• **Text segment**

__________

Impact of the Lawsuit on XRP Price
Before the lawsuit announcement in December 2020, XRP traded around $0.30. Following the complaint, it dropped to as low as $0.17 in January 2021, due to the withdrawal of many major platforms (Coinbase, Binance US) suspending XRP (source: CoinMarketCap).
After the partial verdict in July 2023, XRP’s price rebounded from $0.40 to $0.55 within a month, reflecting a partial resurgence of confidence among institutional and retail investors. The average daily trading volume increased by 35% during this period (source: Bloomberg, August 2023).
However, volatility remains high, with a beta estimated at 2.1 relative to Bitcoin, indicating higher risk for investors (source: CryptoCompare, 2023).
XRP Ledger vs Ripple Network: Technical and Functional Differences
It is crucial to differentiate between the XRP Ledger (XRPL) and the company Ripple Labs:
XRP Ledger: a decentralized open-source ledger launched in 2012, using a unique consensus mechanism called the "Ripple Protocol Consensus Algorithm" (RPCA). It enables fast transactions (3-5 seconds) with very low fees (0.00001 XRP per transaction) (source: XRPL.org).
Ripple Labs: a private company developing solutions based on XRPL, notably for cross-border payments via its flagship product, On-Demand Liquidity (ODL).
The SEC lawsuit primarily targets Ripple Labs and its commercial use of XRP, but not the XRP Ledger itself, which remains an independent open-source protocol (source: Ripple Labs FAQ, 2023).
Institutional Adoption of Payments via Ripple and XRP
Despite legal uncertainties, Ripple has continued developing its solutions with financial institutions:
Over 400 financial institutions use RippleNet across 50 countries (source: Ripple, 2023 annual report).
More than 20 payment corridors utilize On-Demand Liquidity (ODL) for XRP transfers, notably between Mexico, the United States, and Japan.
Total payment volume via ODL reached $2.2 billion in 2023, up 45% compared to 2022 (source: Ripple, Q1 2024 investor presentation).
However, Ripple’s market share in cross-border payments remains small compared to traditional SWIFT systems or blockchain competitors like Stellar or JPM Coin.
Residual Risks and Regulatory Outlook
Several risks remain for French investors:
Regulatory Risk: the legal classification of XRP is not uniform globally. In France, the AMF considers crypto-assets as financial instruments under certain conditions, but XRP’s classification remains unclear (source: AMF, 2023 doctrine).

__________

• **What is required**
Output the passage on XRP and Ripple from "However, volatility remains" to "On-Demand Liquidity (ODL).", copied exactly, please. The records have nothing to do with this.

__________

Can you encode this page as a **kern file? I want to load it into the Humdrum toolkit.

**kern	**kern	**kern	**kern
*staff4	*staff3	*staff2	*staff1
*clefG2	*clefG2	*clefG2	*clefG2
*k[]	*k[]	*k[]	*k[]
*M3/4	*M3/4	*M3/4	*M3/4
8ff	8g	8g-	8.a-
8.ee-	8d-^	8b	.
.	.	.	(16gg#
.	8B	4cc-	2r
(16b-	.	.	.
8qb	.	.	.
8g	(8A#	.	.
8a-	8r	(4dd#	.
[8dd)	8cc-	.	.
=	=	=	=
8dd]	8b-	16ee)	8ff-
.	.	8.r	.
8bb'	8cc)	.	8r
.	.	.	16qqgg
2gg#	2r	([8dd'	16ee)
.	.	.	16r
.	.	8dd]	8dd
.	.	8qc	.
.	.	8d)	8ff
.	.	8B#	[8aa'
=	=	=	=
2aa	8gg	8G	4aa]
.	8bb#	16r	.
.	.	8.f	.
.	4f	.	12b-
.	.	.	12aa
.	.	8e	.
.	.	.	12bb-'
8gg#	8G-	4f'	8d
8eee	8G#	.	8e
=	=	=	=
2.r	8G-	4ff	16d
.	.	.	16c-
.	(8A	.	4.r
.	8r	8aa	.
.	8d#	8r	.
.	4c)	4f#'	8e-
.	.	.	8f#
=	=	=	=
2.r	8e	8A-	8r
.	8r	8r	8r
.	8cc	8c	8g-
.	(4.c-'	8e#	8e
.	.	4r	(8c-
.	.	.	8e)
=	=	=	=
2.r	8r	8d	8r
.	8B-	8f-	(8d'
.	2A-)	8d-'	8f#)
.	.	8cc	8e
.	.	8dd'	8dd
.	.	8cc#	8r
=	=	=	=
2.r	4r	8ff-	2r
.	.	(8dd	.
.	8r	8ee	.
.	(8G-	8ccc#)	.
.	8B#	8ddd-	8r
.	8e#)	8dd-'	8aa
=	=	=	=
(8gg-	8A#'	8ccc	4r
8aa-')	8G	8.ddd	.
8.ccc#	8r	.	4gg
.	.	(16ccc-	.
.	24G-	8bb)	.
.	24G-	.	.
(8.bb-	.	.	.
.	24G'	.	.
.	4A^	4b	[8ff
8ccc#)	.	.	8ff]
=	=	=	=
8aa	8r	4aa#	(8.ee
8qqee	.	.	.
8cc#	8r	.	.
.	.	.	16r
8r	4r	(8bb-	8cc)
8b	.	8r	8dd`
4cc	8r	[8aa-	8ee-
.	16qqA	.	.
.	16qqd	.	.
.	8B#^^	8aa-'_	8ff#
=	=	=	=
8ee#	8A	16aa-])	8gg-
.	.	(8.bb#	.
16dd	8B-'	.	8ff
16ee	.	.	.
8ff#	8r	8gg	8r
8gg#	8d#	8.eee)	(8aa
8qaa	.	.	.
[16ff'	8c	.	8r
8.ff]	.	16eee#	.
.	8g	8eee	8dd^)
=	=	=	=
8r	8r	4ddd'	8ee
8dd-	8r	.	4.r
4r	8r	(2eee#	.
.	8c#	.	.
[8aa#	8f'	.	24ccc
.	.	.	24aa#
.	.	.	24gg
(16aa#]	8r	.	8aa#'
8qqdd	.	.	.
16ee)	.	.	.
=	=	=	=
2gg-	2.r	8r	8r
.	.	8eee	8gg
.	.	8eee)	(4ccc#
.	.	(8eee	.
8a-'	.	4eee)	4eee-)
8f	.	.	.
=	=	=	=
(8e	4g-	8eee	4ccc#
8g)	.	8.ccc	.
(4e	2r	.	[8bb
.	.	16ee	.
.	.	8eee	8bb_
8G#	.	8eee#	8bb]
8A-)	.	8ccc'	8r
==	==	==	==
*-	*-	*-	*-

__________

• **Solution for this problem**
However, volatility remains high, with a beta estimated at 2.1 relative to Bitcoin, indicating higher risk for investors (source: CryptoCompare, 2023).
XRP Ledger vs Ripple Network: Technical and Functional Differences
It is crucial to differentiate between the XRP Ledger (XRPL) and the company Ripple Labs:
XRP Ledger: a decentralized open-source ledger launched in 2012, using a unique consensus mechanism called the "Ripple Protocol Consensus Algorithm" (RPCA). It enables fast transactions (3-5 seconds) with very low fees (0.00001 XRP per transaction) (source: XRPL.org).
Ripple Labs: a private company developing solutions based on XRPL, notably for cross-border payments via its flagship product, On-Demand Liquidity (ODL).